Monday, July 23, 2007

Day Twenty-Seven - We're in Hot Water

Turn Down (or Off) The Water Heater

Today's tip comes from my Dad, a self-proclaimed cheapskate who was "green" long before it was fashionable and probably taught me more about the environment than anything I could ever learn online.

Our water heater is generally set on "scald" due to the fact that my husband absolutely abhors anything less than third-degree generating hot showers. Today I snuck it down to second-degree level, let's see if he notices.

Most water heaters heat the water anywhere between 110 - 140 degrees. The optimal temperature for disinfecting and cleaning is 120 degrees. The extra heat does nothing for you except increase your risk of scald and corrode your pipes more quickly. So if you're cranked up to high, pull it back a bit. For each 10 degree Fahrenheit reduction in water temperature, you can save between 3%–5% in energy costs each month.

My water heater doesn't have actual temperatures listed on the knob, just HOT, WARM and (I never even noticed this one before -- VACATION). You can bet I'll be using that setting the next time we leave for a long weekend! I moved my from HOT to somewhere between HOT and WARM and I'm hoping that's about a 15-20 degree difference.

Anyhow, my Dad's Big Tip is this: When he lived alone, he used to keep his electric water heater turned off the majority of the time. When he woke up in the morning, he would turn his water heater on and let it warm up (took him about 20 minutes, but I don't know how big his tank was). Once it was hot, he would go ahead and shave, shower, wash dishes, do whatever he needed hot water for and then shut it back off. He wouldn't use hot water again the rest of the day. That's a HUGE savings of about 95% in hot water energy costs!

GIVEN INFORMATION:

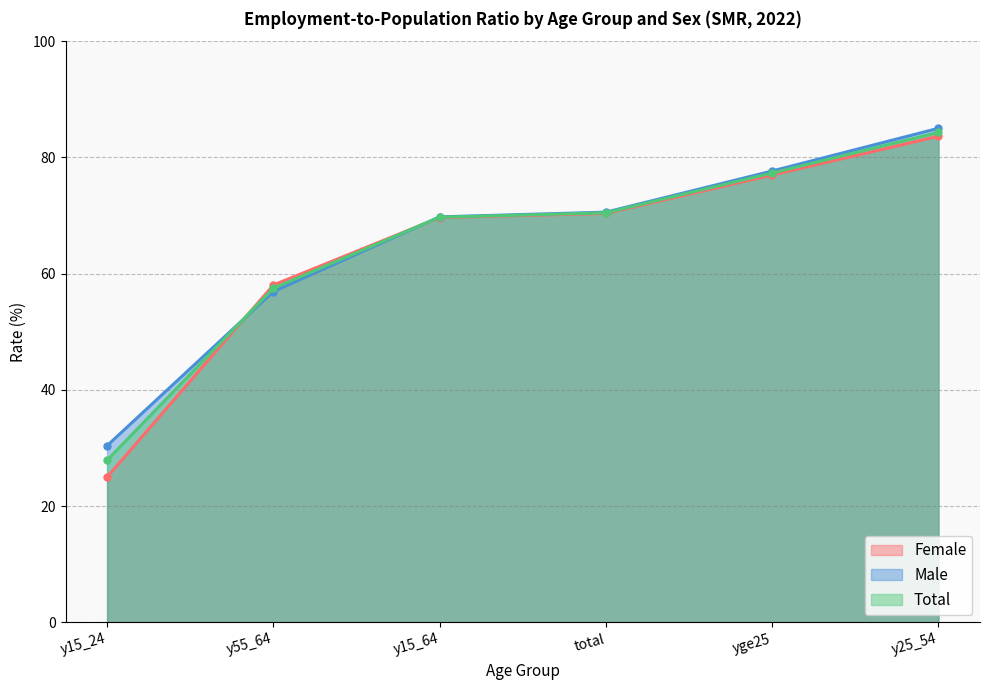

How many intersections are there between Female and Total?

2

WHAT THIS EXERCISE ASKS:
- A) Which settings are marked on the knob of the writer's water heater, according to the water heater post?
- B) Could you write the next part of the water heater post, picking up after its final sentence?

ANSWER SECTION:
- A) HOT, WARM, and VACATION.

- B)
While I personally wouldn't want to trot out to the garage each day to turn my hot water heater on and off, it would be easy enough to put it on a timer. I would probably set it to turn on about an hour before we woke up and then have it turn off a couple hours before bedtime, when I know I wouldn't need it. That's not exactly a 95% savings, but assuming it's off for eight hours, that would be a 30% reduction in energy costs.

Of course, the whole timer idea is blown for me since 1. my hot water heater is gas-powered and 2. the hot water heater is also the heat source for our house. But if your hot water heater is electric, give the timer thing a try and let me know how it works for you. Dad claims his electric bills were never over $20 a month.


For me, it should result in roughly a 4% reduction in monthly energy savings. That would be about 24kWh per month. At my new cost of roughly $0.10 per kWh, that also nets me $2.40 a month in another kind of "green". Keep it coming, baby!

Difficulty Level - 1 out of 5

Pretty easy to adjust the thermostat. Would be more difficult if I put it on a timer, but even that would only be a 2 for me, since my hot water heater is easy to access. Your difficulty level might be higher if your hw heater is in a hard-to-reach or spider-infested spot.

Thanks for the tip, Dad! If anyone else has any green ideas, I'd love to hear them!


Mary Elizabeth said...

My husband loves the scald setting, too, I'll be interested to hear if your's notices;)

Eric Blund said...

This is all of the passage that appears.